In Cameroon the terrorist attacks are not the only security problem. There is also the increasing tension (and in some cases violence) in the Western regions. The English-speaking minority is protesting the perceived discriminations by the authorities. Some sectors of this community declared the independence of the so-called Republic of Ambazonia on 1 October 2017. In the background there is the issue of the political future of President Paul Biya.
Horn of instability
Also in the Horn of Africa there are areas of crisis. Despite some improvements, Somalia is still not a fully functional state. Al Shabaab, a Somali Jihadist group with links to Al Qaeda, has some influence on different swaths of Somalian territory. Apparently, one of its factions split and pledged allegiance to the Islamic State.
And there is the issue of Somaliland, a territory that is trying to become independent while Puntland, another territory that wanted to be independent, chose to remain an autonomous entity within Somalia. In Ethiopia tensions among different ethnic groups (especially the Oromos and Somalis) and between them and the regime (led by the Tigray people) are increasing, the repression from security forces notwithstanding. In the background, there are also the dispute with Egypt about the Grand Ethiopian Renaissance Dam on the Nile River and the threat from Al Shabaab. Addis Ababa will also have to deal with Eritrea, a regime with its own problems. The risk of a full-scale conflict between the two states is low, but skirmishes on the border are possible. In Kenya the contested 2017 presidential election will continue to produce its effects on the security situation.
The NASA (National Super Alliance) opposition coalition, led by Raila Odinga, at this moment does not recognize Uhuru Kenyatta as the winner of the presidential election and, therefore, as the legitimate chief of state. It seems that NASA will keep on with its campaign of toppling the government through street protests (mimicking the ‘Arab Spring’). These dynamics are increasingly worsening the ethnic relations since Kenyatta is Kikuyu while Odinga is Luo. Al Shabaab is a threat also for Kenya. Both South Sudan and Sudan will have to resolve their internal conflicts and, at the same time, their border dispute. In Sudan the Darfur conflict has apparently lost traction in 2017, but it is not completely ended. Khartoum has to take into consideration what happens in Central African Republic, since some Sudanese armed groups have their rear bases there.
Fear at the top
Another element of instability is the aftermath of the ‘eviction’ of Zimbabwean President Robert Mugabe.
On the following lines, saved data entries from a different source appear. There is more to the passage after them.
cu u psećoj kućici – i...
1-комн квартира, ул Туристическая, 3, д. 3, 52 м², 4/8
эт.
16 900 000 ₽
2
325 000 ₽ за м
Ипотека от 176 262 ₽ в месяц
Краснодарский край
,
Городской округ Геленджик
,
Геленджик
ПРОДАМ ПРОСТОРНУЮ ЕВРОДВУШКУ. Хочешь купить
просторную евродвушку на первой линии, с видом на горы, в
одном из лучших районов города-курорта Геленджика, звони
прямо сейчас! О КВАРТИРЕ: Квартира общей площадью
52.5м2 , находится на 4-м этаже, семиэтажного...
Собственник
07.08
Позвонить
In November 2017, after 37 years in power, Mugabe was basically chased out by the armed forces and his former vice-president, Emmerson Mnangagwa became the temporary chief of state. The 93 year-old Mugabe was toppled by the very same men that helped him to stay on the top. What was in reality a coup orchestrated by the military could push the people of other African states to try to change their governments from the street.
According to press reports, some presidents who have been in power for several years and tried to secure their political future by changing their constitutions are getting worried. Their security apparatuses, which let them rule for all these years, could decide to please the increasingly hostile public opinion and overthrow their leaders. Among them there are Cameroon’s Paul Biya, Congo’s Denis Sassou Nguesso, Equatorial Guinea’s Teodoro Obiang, but also the scions of political dynasties, like Gabon’s Ali Bongo and Togo’s Faure Gnassingbé are considered to be at risk. What happened in Zimbabwe could encourage opposition parties and civil activists throughout Africa.